A treize ans, «l’allianceur» se laisse pousser une barbe de trois jours avant de se faire faire son premier document d’identité détournée, avec inscrite en lettres indélébiles son inoxydable profession. Même mort et caché trois pieds sous terre, «l’allianceur» est toujours candidat à quelque chose. Ici comme ailleurs. Partout. Nulle part. Quelque part. N’importe où. Une sorte de candidat autoreverse. Capable de finir par le début et commencer par la fin.
«L’allianceur» se sent même capable de monter toutes les caboches au repos et les macchabées refroidis pour leur imposer l’idée outre-raison que même les trépassés ont droit à un candidat juste alphabétisé.
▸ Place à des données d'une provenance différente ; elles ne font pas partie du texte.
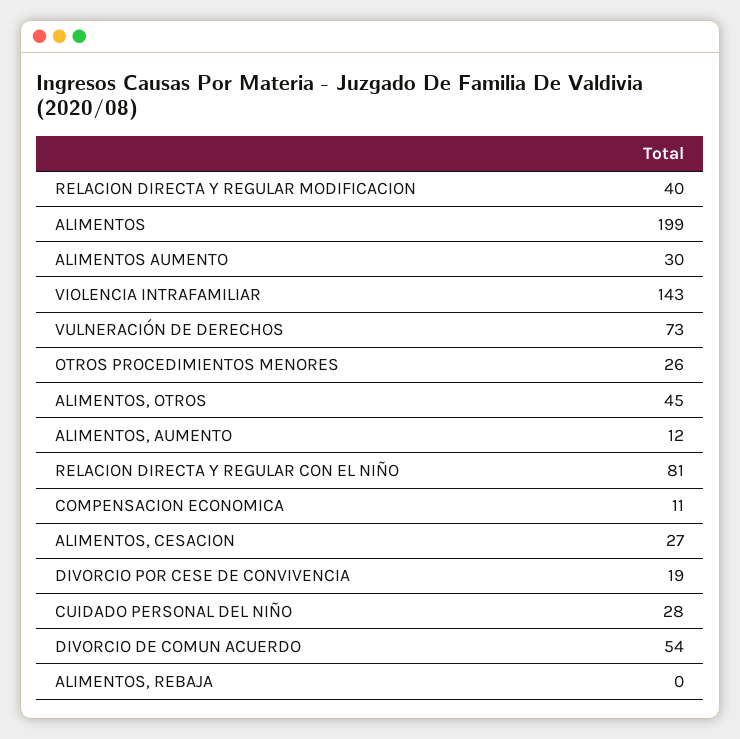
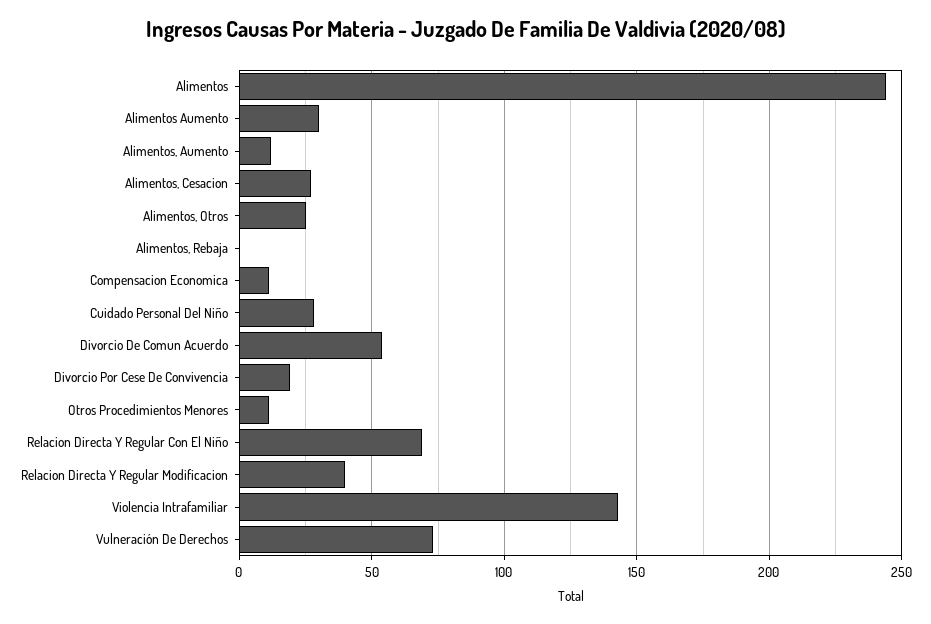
ALIMENTOS: 199 -> 245
OTROS PROCEDIMIENTOS MENORES: 26 -> 10
ALIMENTOS, OTROS: 45 -> 25
RELACION DIRECTA Y REGULAR CON EL NIÑO: 81 -> 70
Celui qui saurait défendre avec une sincérité post-papale leur droit «mourant» à des cimetières propres et surtout à l’écart des zombies bien vivants. Devenu un trois quarts de caïd plein aux as, «l’allianceur» se présente aux premières élections aseptisées de son histoire, avec pour seul et unique adversaire sa propre photo avec un faux visage imberbe. Compté, recompté et (re) recompté, il ne trouva jamais plus qu’un seul bulletin jauni, glissé par une main velue dans l’urne piégée.
Remettant toujours ça, «l’allianceur» se présente quatre-vingt-dix-neuf fois de suite à des élections usées, blousées, biaisées, biseautées, blasées, embobinées et même embabouinées. Mais face au drone envoyé d’en haut, il n’obtiendra jamais plus qu’une seule voix cassée, la sienne, sortie d’une urne piégée mais surtout trouée. Dégoûté par les inénarrables «istihkakates» qui ne vont jamais plus loin que le bout de son pif en chute spontanée, «l’allianceur» fait ses ablutions, les premières de sa vie, et décide, la tête froide, de passer sous la potence mal effilée de la commission électorale chargée de l’auscultation au microscope de sa paperasse trop bavarde pour être celle d’un «moutaracheh» à la tête bien ronde. Traîné par l’oreille jusqu’au chef «plombé» de son parti jamais pris à court de candidats enfermés dans des sachets en plastique noir, «l’allianceur» se voit remettre une médaille en toc avec gravé dessus : Ici repose «l’allianceur», le candidateur qui ne sut jamais de sa vie escalader une petite colline, quand il n’apprit jamais à descendre correctement de sur un minuscule escabeau ». Même si la légende dira, ensuite, pour son arrière petite marmaille, que «l’allianceur», à 99 ans et demi, alors qu’il faisait rase campagne pour tenter, dans une épique bataille, de faire passer l’épaule à hauteur d’un strapontin haut perché à Alger l’inextinguible, il est retrouvé lové dans un isoloir blanc, les pieds et bras enduits de henné avarié, coincé par la tête dans une urne mal rabotée. Dans la rue, on criera «l’allianceur» est mort, qu’allons-nous devenir sans «l’allianceur» ?!